Uit de wetsgeschiedenis blijkt dat men gedachten, merken en energie niet als
stoffelijke objecten heeft willen aanmerken. Op een uitvinding, model of verhaal kan
men wel absolute rechten verkrijgen, maar het zijn geen zaken.
Vermogensrechten art. 3:6 BW: de opsomming in dit artikel is niet limitatief. Onder
vermogensrechten vallen bijvoorbeeld rechten op zaken zoals erfpacht, rechten op
dergelijke rechten (bijvoorbeeld hypotheek op een erfpachtrecht), rechten op
prestaties (vorderingen om te doen, na te laten, etc.), rechten op ideeën als
octrooirechten en auteursrechten. Een vermogensrecht hoeft niet overdraagbaar te
zijn. De hoedanigheid van vermogensrecht wordt uiteindelijk bepaald door de vraag
of het recht in kwestie enige economische waarde vertegenwoordigt.

**Opdracht 1:** Vat het fragment over vermogensrechten samen in twee zinnen.
**Opdracht 2:** Citeer uit het fragment over vermogensrechten de passage tussen "Vermogensrechten art. 3:6" en "economische waarde vertegenwoordigt.", beide inbegrepen.
**Opdracht 3:**
Beantwoord deze vragen over het fragment over vermogensrechten:
(a) In welk wetsartikel staat de opsomming van vermogensrechten?
(b) Welk voorbeeld van een recht op een ander recht wordt genoemd?
(c) Welke vraag bepaalt uiteindelijk of iets een vermogensrecht is?
De records hierna vormen materiaal dat los staat van het fragment.

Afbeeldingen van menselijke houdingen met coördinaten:
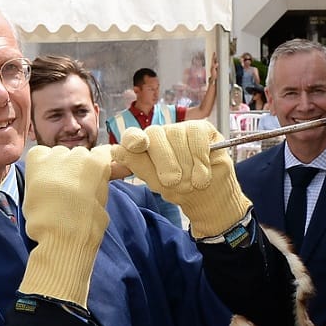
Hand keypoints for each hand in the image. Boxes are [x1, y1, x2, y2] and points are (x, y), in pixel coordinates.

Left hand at [18, 144, 114, 308]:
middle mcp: (79, 153)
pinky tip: (41, 184)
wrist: (62, 235)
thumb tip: (102, 176)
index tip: (94, 176)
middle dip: (75, 169)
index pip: (103, 153)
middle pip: (78, 156)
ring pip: (58, 155)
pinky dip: (39, 166)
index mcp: (99, 164)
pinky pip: (39, 155)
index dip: (98, 165)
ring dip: (57, 168)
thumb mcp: (102, 202)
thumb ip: (101, 184)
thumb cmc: (86, 226)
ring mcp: (57, 156)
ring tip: (53, 191)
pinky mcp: (37, 160)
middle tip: (70, 191)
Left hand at [116, 121, 250, 237]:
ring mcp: (181, 129)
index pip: (133, 136)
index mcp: (145, 146)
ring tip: (191, 182)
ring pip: (177, 137)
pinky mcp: (202, 128)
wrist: (209, 198)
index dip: (133, 139)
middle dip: (164, 162)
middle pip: (155, 136)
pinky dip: (199, 160)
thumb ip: (139, 165)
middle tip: (173, 182)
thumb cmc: (181, 190)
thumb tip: (116, 150)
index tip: (136, 146)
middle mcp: (161, 134)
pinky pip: (196, 138)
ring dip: (185, 166)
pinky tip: (202, 175)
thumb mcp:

**Antwoord 1:** Volgens de wetsgeschiedenis gelden gedachten, merken en energie niet als stoffelijke objecten; op een uitvinding, model of verhaal kunnen wel absolute rechten bestaan, maar dat zijn geen zaken. De opsomming van vermogensrechten in art. 3:6 BW is niet limitatief en omvat onder meer rechten op zaken, op prestaties en op ideeën, en of een recht een vermogensrecht is, hangt uiteindelijk af van de vraag of het enige economische waarde vertegenwoordigt.

**Antwoord 2:**
Vermogensrechten art. 3:6 BW: de opsomming in dit artikel is niet limitatief. Onder
vermogensrechten vallen bijvoorbeeld rechten op zaken zoals erfpacht, rechten op
dergelijke rechten (bijvoorbeeld hypotheek op een erfpachtrecht), rechten op
prestaties (vorderingen om te doen, na te laten, etc.), rechten op ideeën als
octrooirechten en auteursrechten. Een vermogensrecht hoeft niet overdraagbaar te
zijn. De hoedanigheid van vermogensrecht wordt uiteindelijk bepaald door de vraag
of het recht in kwestie enige economische waarde vertegenwoordigt.

**Antwoord 3:**
(a) Art. 3:6 BW.
(b) Een hypotheek op een erfpachtrecht.
(c) Of het recht in kwestie enige economische waarde vertegenwoordigt.